Keith Olbermann pointed out on his Friday show (9/28/07) that a conservative magazine had published a scathing critique of Gen. PR Petraeus. Now, will the wingnuts also attack the magazine and the author?
Here are some excerpts:
Sycophant Savior
General Petraeus wins a battle in Washington—if not in Baghdad.
by Andrew J. Bacevich
October 8, 2007 Issue
Copyright © 2007
The American Conservative
...at the highest levels, successful command requires a sophisticated grasp of politics. ... George Washington, U.S. Grant, and Dwight D. Eisenhower were all “political generals” in the very best sense of the term.
David Petraeus is a political general. Yet in presenting his recent assessment of the Iraq War and in describing the “way forward,” Petraeus demonstrated that he is a political general of the worst kind—one who indulges in the politics of accommodation that is Washington’s bread and butter but has thereby deferred a far more urgent political imperative, namely, bringing our military policies into harmony with our political purposes.
Yet the essence of his message was this: after four years of futile blundering, the United States has identified the makings of a successful strategy in Iraq.
What then should he have recommended to the Congress and the president?
A single word suffices to answer that question: more.
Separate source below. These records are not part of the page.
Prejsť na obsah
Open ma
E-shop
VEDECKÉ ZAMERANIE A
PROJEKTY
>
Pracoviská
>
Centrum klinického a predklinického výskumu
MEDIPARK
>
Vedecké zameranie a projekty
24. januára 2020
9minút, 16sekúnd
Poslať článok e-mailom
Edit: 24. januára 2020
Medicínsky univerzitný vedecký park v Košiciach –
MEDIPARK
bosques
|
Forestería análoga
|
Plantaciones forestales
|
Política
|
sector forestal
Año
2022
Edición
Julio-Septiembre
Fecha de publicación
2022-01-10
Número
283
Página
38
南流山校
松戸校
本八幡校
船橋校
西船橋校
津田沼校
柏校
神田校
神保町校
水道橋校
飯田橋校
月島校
More time. More money. And above all, more troops.
It is one of the oldest principles of generalship: when you find an opportunity, exploit it. Where you gain success, reinforce it. When you have your opponent at a disadvantage, pile on.
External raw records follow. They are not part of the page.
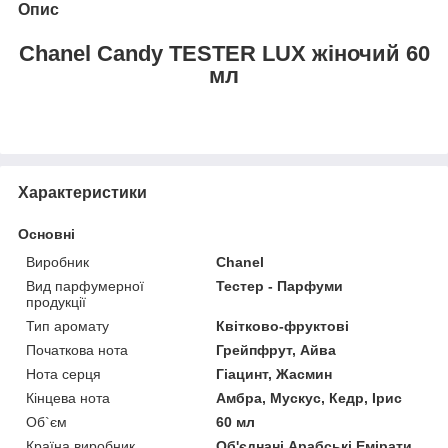
Опис
Chanel Candy TESTER LUX жіночий 60
мл
Характеристики
Основні
Виробник
Chanel
Вид парфумерної
Тестер - Парфуми
продукції
Тип аромату
Квітково-фруктові
Початкова нота
Грейпфрут, Айва
Нота серця
Гіацинт, Жасмин
Кінцева нота
Амбра, Мускус, Кедр, Ірис
Об`єм
60 мл
Країна виробник
Об'єднані Арабські Емірати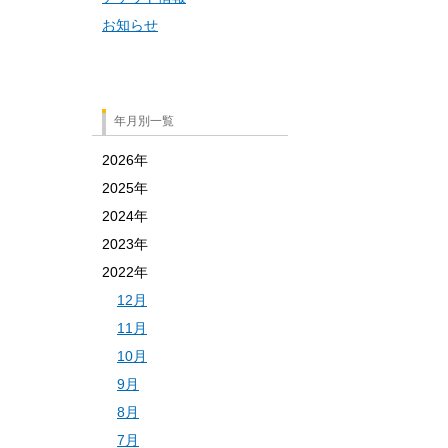
お知らせ
年月別一覧
2026年
2025年
2024年
2023年
2022年
12月
11月
10月
9月
8月
7月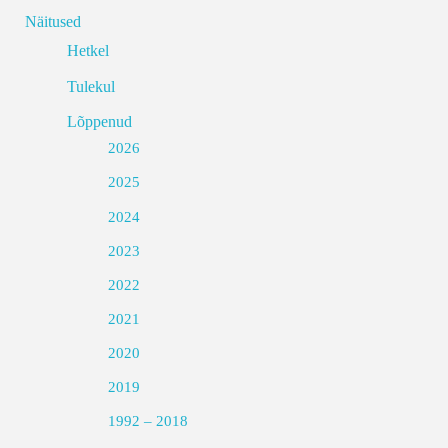
Näitused
Hetkel
Tulekul
Lõppenud
2026
2025
2024
2023
2022
2021
2020
2019
1992 – 2018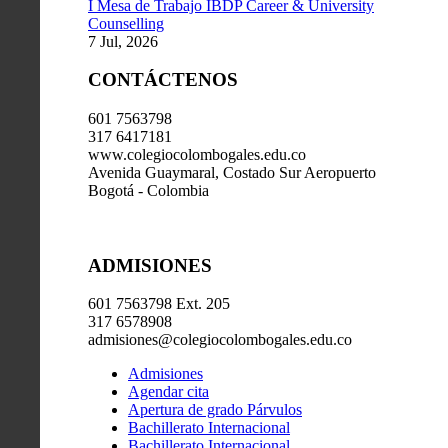
I Mesa de Trabajo IBDP Career & University
Counselling
7 Jul, 2026
CONTÁCTENOS
601 7563798
317 6417181
www.colegiocolombogales.edu.co
Avenida Guaymaral, Costado Sur Aeropuerto
Bogotá - Colombia
ADMISIONES
601 7563798 Ext. 205
317 6578908
admisiones@colegiocolombogales.edu.co
Admisiones
Agendar cita
Apertura de grado Párvulos
Bachillerato Internacional
Bachillerato Internacional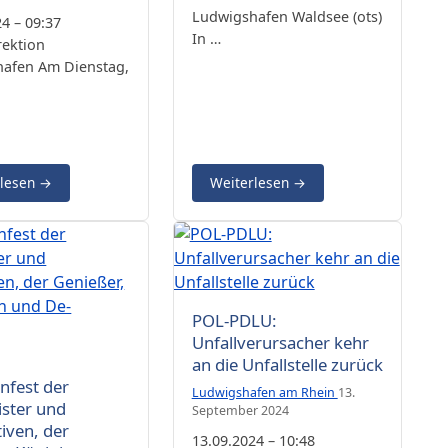
Ludwigshafen Waldsee (ots)
4 – 09:37
In …
rektion
afen Am Dienstag,
rlesen
→
Weiterlesen
→
POL-PDLU:
Unfallverursacher kehr
an die Unfallstelle zurück
nfest der
Ludwigshafen am Rhein
13.
ster und
September 2024
iven, der
13.09.2024 – 10:48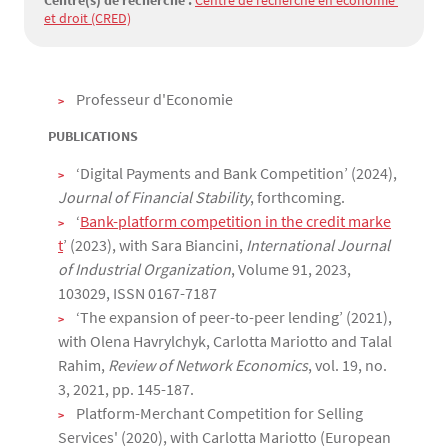
Centre(s) de recherche :
Centre de recherche en économie 
et droit (CRED)
Texte
Professeur d'Economie
PUBLICATIONS
‘Digital Payments and Bank Competition’ (2024),
Journal of Financial Stability
, forthcoming.
‘
Bank-platform competition in the credit marke
t
’ (2023), with Sara Biancini,
International Journal
of Industrial Organization
, Volume 91, 2023,
103029, ISSN 0167-7187
‘The expansion of peer-to-peer lending’ (2021),
with Olena Havrylchyk, Carlotta Mariotto and Talal
Rahim,
Review of Network Economics
, vol. 19, no.
3, 2021, pp. 145-187.
Platform-Merchant Competition for Selling
Services' (2020), with Carlotta Mariotto (European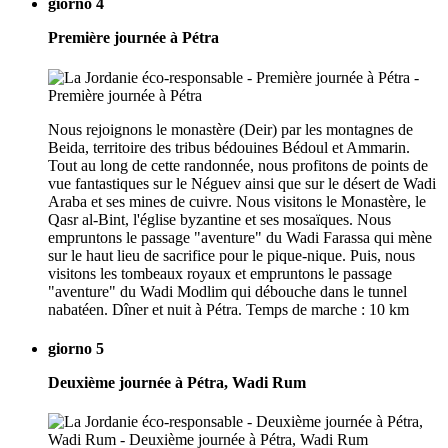
giorno 4
Première journée à Pétra
Nous rejoignons le monastère (Deir) par les montagnes de
Beida, territoire des tribus bédouines Bédoul et Ammarin.
Tout au long de cette randonnée, nous profitons de points de
vue fantastiques sur le Néguev ainsi que sur le désert de Wadi
Araba et ses mines de cuivre. Nous visitons le Monastère, le
Qasr al-Bint, l'église byzantine et ses mosaïques. Nous
empruntons le passage "aventure" du Wadi Farassa qui mène
sur le haut lieu de sacrifice pour le pique-nique. Puis, nous
visitons les tombeaux royaux et empruntons le passage
"aventure" du Wadi Modlim qui débouche dans le tunnel
nabatéen. Dîner et nuit à Pétra. Temps de marche : 10 km
giorno 5
Deuxième journée à Pétra, Wadi Rum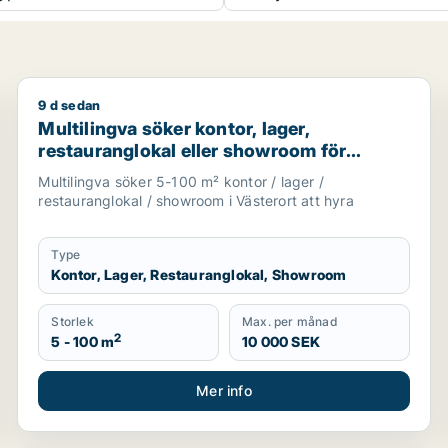
9 d sedan
ik, showroom eller garage för uthyrning i Stockholm
Multilingva söker kontor, lager, restauranglokal elle
Multilingva söker kontor, lager,
restauranglokal eller showroom för
uthyrning i Västerort
Multilingva söker 5-100 m² kontor / lager /
restauranglokal / showroom i Västerort att hyra
Type
Kontor, Lager, Restauranglokal, Showroom
Storlek
Max. per månad
2
5 - 100 m
10 000 SEK
Mer info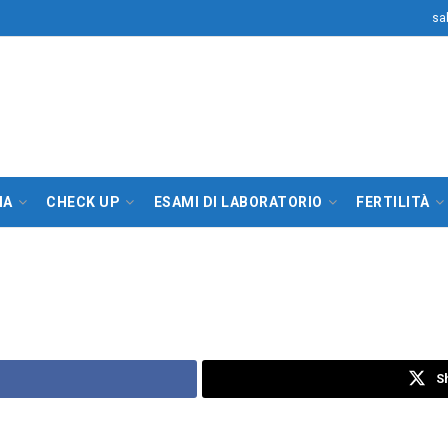
sa
IA
CHECK UP
ESAMI DI LABORATORIO
FERTILITÀ
S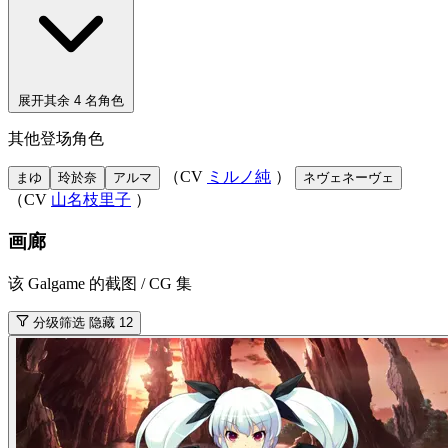
展开其余 4 名角色
其他登场角色
（CV
ミルノ純
）
まゆ
玲於奈
アルマ
ネヴェネーヴェ
（CV
山名枝里子
）
画廊
该 Galgame 的截图 / CG 集
分级筛选
隐藏 12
Given the current situation as Petraeus describes it, an incremental reduction in U.S. troop strength makes sense only in one regard: it serves to placate each of the various Washington constituencies that Petraeus has a political interest in pleasing.
After the attacks of Sept. 11, 2001, to sustained bipartisan applause, President Bush committed the United States to an open-ended global war on terror. ... The result, six years later, is a massive and growing gap between the resources required to sustain that global war, in Iraq and elsewhere, and the resources actually available to do so.
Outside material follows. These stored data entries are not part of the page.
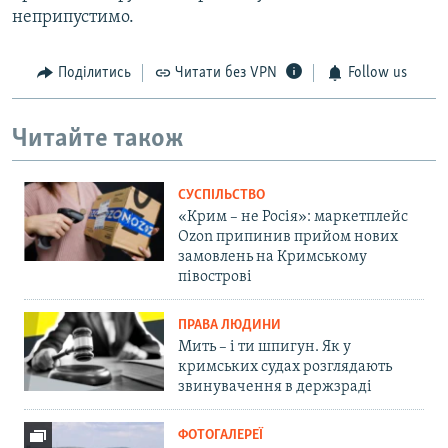
неприпустимо.
Поділитись
Читати без VPN
Follow us
Читайте також
СУСПІЛЬСТВО
«Крим – не Росія»: маркетплейс
Ozon припинив прийом нових
замовлень на Кримському
півострові
ПРАВА ЛЮДИНИ
Мить – і ти шпигун. Як у
кримських судах розглядають
звинувачення в держзраді
ФОТОГАЛЕРЕЇ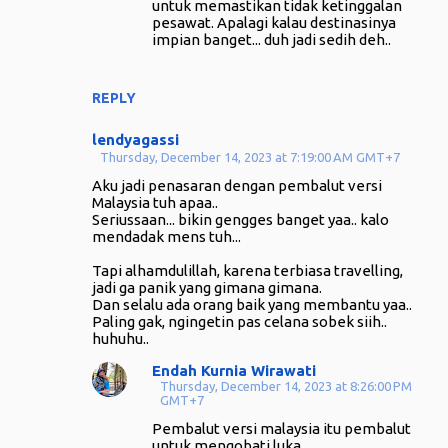
untuk memastikan tidak ketinggalan
pesawat. Apalagi kalau destinasinya
impian banget... duh jadi sedih deh..
REPLY
lendyagassi
Thursday, December 14, 2023 at 7:19:00 AM GMT+7
Aku jadi penasaran dengan pembalut versi
Malaysia tuh apaa..
Seriussaan... bikin gengges banget yaa.. kalo
mendadak mens tuh...
Tapi alhamdulillah, karena terbiasa travelling,
jadi ga panik yang gimana gimana.
Dan selalu ada orang baik yang membantu yaa..
Paling gak, ngingetin pas celana sobek siih..
huhuhu..
Endah Kurnia Wirawati
Thursday, December 14, 2023 at 8:26:00 PM
GMT+7
Pembalut versi malaysia itu pembalut
untuk mengobati luka..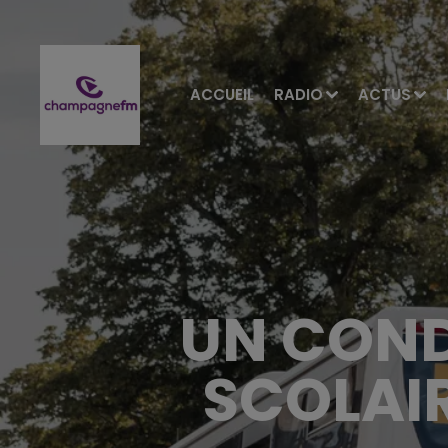
ACCUEIL
RADIO
ACTUS
UN COND
SCOLAIR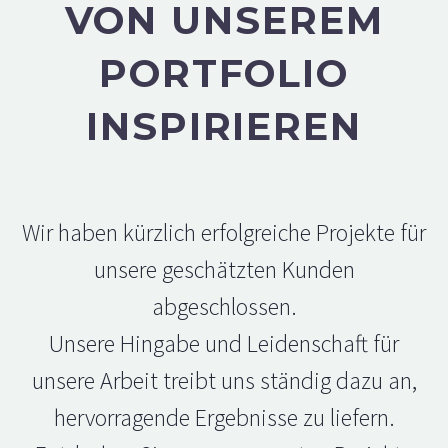
VON UNSEREM
PORTFOLIO
INSPIRIEREN
Wir haben kürzlich erfolgreiche Projekte für
unsere geschätzten Kunden
abgeschlossen.
Unsere Hingabe und Leidenschaft für
unsere Arbeit treibt uns ständig dazu an,
hervorragende Ergebnisse zu liefern.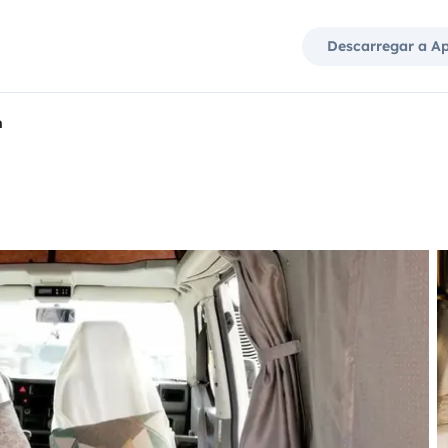
Descarregar a A
n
Petraeus has now given this charade a further lease on life.
This defines Petraeus’s failure. Instead of obliging the president and the Congress to confront this fundamental contradiction—are we or are we not at war?—he chose instead to let them off the hook.Politically, it qualifies as a brilliant maneuver. The general’s relationships with official Washington remain intact. Yet he has broken faith with the soldiers he commands and the Army to which he has devoted his life. He has failed his country. History will not judge him kindly.